In this play, of which there are only photographic records, the actions take place through and around illuminated signs, spread all over the courtyard of the Castello dell’Imperatore, in Prato, Italy. There is no way to know what the two characters sitting at the table arranged in one of the frames are saying or doing. What the photos do let us see is a visual writing/narrative, in which some of the determining principles of Italian art and Western artistic heritage are reviewed from the use of tools and strategies from performance.
Comprised of students from the School of Architecture, University of Florence, Il Marchingegno company exposes, in the castle courtyard, the multimedia concerns, the restlessness regarding the dissolution of artistic boundaries, and the expansion boost towards noninstitutional territories that marked their generation. Escaping the conventional space of the theater or the white cube, they choose the medieval building as a stage and intervention area to be redesigned with events and beam lines.

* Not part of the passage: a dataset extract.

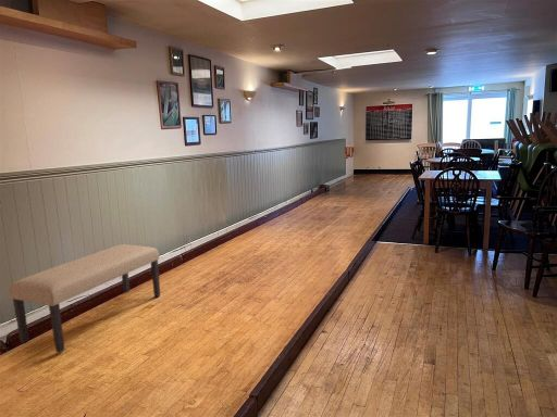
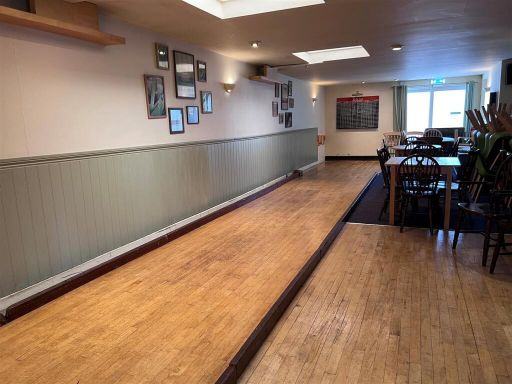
- bench [8,243,161,354]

In dialog with this memory space, the geometries architected by Cesare Pergola, Giancarlo Cauteruccio, and Tomaso Tommasi become allegories of the Renaissance window—or painting. Observed in the light of the Treaty by Leon Batista Alberti, the fluorescent tubes of Cubo offer themselves as windows through which to perceive fragments of the world: a motorcycle, a table circled by two people who seem to talk.
However, these fragments are not behind the windows, not even framed by them—as is required by the laws of perspective—in order to create the illusion of three-dimensionality. They are the reality. They go over the frames, overflowing out of the picture, stating the principles that gained momentum in the 1970s: performance as the art of reality.
It is from this conceptual base—and from his graduation with a thesis on Sensory Architecture—that Pergola would develop, over the following decades, a series of works focused on the relationship between body, landscape, and architecture. Some technical fundamentals of Renaissance art—the conversion of space into a measurable entity and Man’s positioning as a reference and measure of all things in the world—would return to the spotlight in series like Matemática da Paisagem and Medida do corpo.
But it is in the performance Fuori Quadro (1979), staged still in the School of Architecture context, in Italy, in which luminous squares get hit and dismantled by a moving car, that the artist elaborates and summarizes his theater of the real. The same spur to break the framework and the illusion of reality is also present in the performative installation Infinito (1980), performed at a theatrical center in Florence, where stage and audience reverse positions, and the event revolves around the words Sky, Ocean, and Desert.
The broken frames in the Italian perfor-mances reappear now reconfigured in the photographic series Fantasma rupestre (2014), which documents a cube, a globe, a diagram, and various figurations, projected onto the rocks and the forests on the outskirts of Paraty, where the artist lives currently.
Between the open-air theater at the Castello dell’Imperatore and the phantasmagoria in the natural evening landscape of Paraty, there is a shortcut. At the Castello, fragments of the world take on cryptic contours, perhaps even metaphysical, insofar as they earned a certain suspension aura between the bright and dark artificial lighting. In the Atlantic Forest, the events are effectively transmuted into light and shape. Especially when the events are no longer abstract or figurative drawings and become words, as in the images of the series Atmospheric Events (1980–2014).
Released over the landscape, the words thunder, storm, and hurricane are shadows of natural phenomena and libertarian instincts, whose power is captured by the camera and again bounded by the frame, since photography is their final form here.